Exercise objective. The answer must consist of the entries, copied exactly and in full.
Materials provided Start Marker
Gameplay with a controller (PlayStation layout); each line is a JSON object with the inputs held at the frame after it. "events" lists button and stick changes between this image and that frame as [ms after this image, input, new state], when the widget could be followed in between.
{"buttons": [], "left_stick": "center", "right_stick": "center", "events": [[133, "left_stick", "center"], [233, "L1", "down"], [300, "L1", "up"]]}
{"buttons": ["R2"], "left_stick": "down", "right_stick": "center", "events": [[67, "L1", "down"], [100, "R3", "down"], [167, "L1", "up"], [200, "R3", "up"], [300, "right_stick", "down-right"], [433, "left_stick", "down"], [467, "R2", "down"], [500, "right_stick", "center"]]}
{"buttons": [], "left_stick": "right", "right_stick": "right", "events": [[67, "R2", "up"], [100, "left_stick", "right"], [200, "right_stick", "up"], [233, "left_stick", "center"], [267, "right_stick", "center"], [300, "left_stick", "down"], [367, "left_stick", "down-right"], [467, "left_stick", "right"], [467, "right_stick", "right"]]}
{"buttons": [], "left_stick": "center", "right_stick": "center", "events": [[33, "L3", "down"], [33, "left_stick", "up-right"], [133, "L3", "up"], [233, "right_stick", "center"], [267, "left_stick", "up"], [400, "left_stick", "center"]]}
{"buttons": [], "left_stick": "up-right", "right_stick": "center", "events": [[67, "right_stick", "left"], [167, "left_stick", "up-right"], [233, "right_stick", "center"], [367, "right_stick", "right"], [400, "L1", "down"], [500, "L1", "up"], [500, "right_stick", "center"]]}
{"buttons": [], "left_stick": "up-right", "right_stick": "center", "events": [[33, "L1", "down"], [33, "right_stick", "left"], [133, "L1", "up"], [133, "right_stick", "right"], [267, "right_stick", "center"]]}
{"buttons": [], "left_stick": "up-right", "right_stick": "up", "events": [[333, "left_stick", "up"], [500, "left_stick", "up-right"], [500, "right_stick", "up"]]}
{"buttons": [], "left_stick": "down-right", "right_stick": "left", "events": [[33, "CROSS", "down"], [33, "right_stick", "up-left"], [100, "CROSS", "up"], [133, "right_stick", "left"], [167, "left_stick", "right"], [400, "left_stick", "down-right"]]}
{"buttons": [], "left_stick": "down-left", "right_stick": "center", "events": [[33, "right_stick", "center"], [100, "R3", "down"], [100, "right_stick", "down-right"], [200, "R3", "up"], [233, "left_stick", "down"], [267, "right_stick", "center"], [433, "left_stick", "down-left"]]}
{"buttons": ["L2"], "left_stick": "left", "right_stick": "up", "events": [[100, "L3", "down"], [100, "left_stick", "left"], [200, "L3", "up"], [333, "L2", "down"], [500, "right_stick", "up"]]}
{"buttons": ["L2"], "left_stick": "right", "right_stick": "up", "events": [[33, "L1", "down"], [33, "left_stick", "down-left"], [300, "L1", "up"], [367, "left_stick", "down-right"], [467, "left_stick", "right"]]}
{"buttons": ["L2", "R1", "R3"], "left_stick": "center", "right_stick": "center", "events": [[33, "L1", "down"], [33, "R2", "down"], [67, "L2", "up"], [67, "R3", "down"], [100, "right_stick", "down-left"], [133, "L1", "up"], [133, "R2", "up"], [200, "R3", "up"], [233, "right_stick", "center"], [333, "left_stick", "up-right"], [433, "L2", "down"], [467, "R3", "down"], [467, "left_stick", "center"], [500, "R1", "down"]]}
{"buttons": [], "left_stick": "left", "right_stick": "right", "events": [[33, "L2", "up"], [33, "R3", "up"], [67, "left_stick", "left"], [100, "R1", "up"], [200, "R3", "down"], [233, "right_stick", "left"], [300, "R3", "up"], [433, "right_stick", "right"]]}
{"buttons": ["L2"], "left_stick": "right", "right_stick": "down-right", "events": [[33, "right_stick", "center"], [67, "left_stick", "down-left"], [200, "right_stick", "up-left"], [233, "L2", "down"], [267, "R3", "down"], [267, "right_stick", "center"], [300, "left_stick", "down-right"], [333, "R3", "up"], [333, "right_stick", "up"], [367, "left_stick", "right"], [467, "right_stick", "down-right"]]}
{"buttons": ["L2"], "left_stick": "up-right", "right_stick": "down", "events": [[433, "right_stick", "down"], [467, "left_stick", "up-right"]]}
Materials provided End Marker
Response box.
Gameplay with a controller (PlayStation layout); each line is a JSON object with the inputs held at the frame after it. "events" lists button and stick changes between this image and that frame as [ms after this image, input, new state], when the widget could be followed in between.
{"buttons": [], "left_stick": "center", "right_stick": "center", "events": [[133, "left_stick", "center"], [233, "L1", "down"], [300, "L1", "up"]]}
{"buttons": ["R2"], "left_stick": "down", "right_stick": "center", "events": [[67, "L1", "down"], [100, "R3", "down"], [167, "L1", "up"], [200, "R3", "up"], [300, "right_stick", "down-right"], [433, "left_stick", "down"], [467, "R2", "down"], [500, "right_stick", "center"]]}
{"buttons": [], "left_stick": "right", "right_stick": "right", "events": [[67, "R2", "up"], [100, "left_stick", "right"], [200, "right_stick", "up"], [233, "left_stick", "center"], [267, "right_stick", "center"], [300, "left_stick", "down"], [367, "left_stick", "down-right"], [467, "left_stick", "right"], [467, "right_stick", "right"]]}
{"buttons": [], "left_stick": "center", "right_stick": "center", "events": [[33, "L3", "down"], [33, "left_stick", "up-right"], [133, "L3", "up"], [233, "right_stick", "center"], [267, "left_stick", "up"], [400, "left_stick", "center"]]}
{"buttons": [], "left_stick": "up-right", "right_stick": "center", "events": [[67, "right_stick", "left"], [167, "left_stick", "up-right"], [233, "right_stick", "center"], [367, "right_stick", "right"], [400, "L1", "down"], [500, "L1", "up"], [500, "right_stick", "center"]]}
{"buttons": [], "left_stick": "up-right", "right_stick": "center", "events": [[33, "L1", "down"], [33, "right_stick", "left"], [133, "L1", "up"], [133, "right_stick", "right"], [267, "right_stick", "center"]]}
{"buttons": [], "left_stick": "up-right", "right_stick": "up", "events": [[333, "left_stick", "up"], [500, "left_stick", "up-right"], [500, "right_stick", "up"]]}
{"buttons": [], "left_stick": "down-right", "right_stick": "left", "events": [[33, "CROSS", "down"], [33, "right_stick", "up-left"], [100, "CROSS", "up"], [133, "right_stick", "left"], [167, "left_stick", "right"], [400, "left_stick", "down-right"]]}
{"buttons": [], "left_stick": "down-left", "right_stick": "center", "events": [[33, "right_stick", "center"], [100, "R3", "down"], [100, "right_stick", "down-right"], [200, "R3", "up"], [233, "left_stick", "down"], [267, "right_stick", "center"], [433, "left_stick", "down-left"]]}
{"buttons": ["L2"], "left_stick": "left", "right_stick": "up", "events": [[100, "L3", "down"], [100, "left_stick", "left"], [200, "L3", "up"], [333, "L2", "down"], [500, "right_stick", "up"]]}
{"buttons": ["L2"], "left_stick": "right", "right_stick": "up", "events": [[33, "L1", "down"], [33, "left_stick", "down-left"], [300, "L1", "up"], [367, "left_stick", "down-right"], [467, "left_stick", "right"]]}
{"buttons": ["L2", "R1", "R3"], "left_stick": "center", "right_stick": "center", "events": [[33, "L1", "down"], [33, "R2", "down"], [67, "L2", "up"], [67, "R3", "down"], [100, "right_stick", "down-left"], [133, "L1", "up"], [133, "R2", "up"], [200, "R3", "up"], [233, "right_stick", "center"], [333, "left_stick", "up-right"], [433, "L2", "down"], [467, "R3", "down"], [467, "left_stick", "center"], [500, "R1", "down"]]}
{"buttons": [], "left_stick": "left", "right_stick": "right", "events": [[33, "L2", "up"], [33, "R3", "up"], [67, "left_stick", "left"], [100, "R1", "up"], [200, "R3", "down"], [233, "right_stick", "left"], [300, "R3", "up"], [433, "right_stick", "right"]]}
{"buttons": ["L2"], "left_stick": "right", "right_stick": "down-right", "events": [[33, "right_stick", "center"], [67, "left_stick", "down-left"], [200, "right_stick", "up-left"], [233, "L2", "down"], [267, "R3", "down"], [267, "right_stick", "center"], [300, "left_stick", "down-right"], [333, "R3", "up"], [333, "right_stick", "up"], [367, "left_stick", "right"], [467, "right_stick", "down-right"]]}
{"buttons": ["L2"], "left_stick": "up-right", "right_stick": "down", "events": [[433, "right_stick", "down"], [467, "left_stick", "up-right"]]}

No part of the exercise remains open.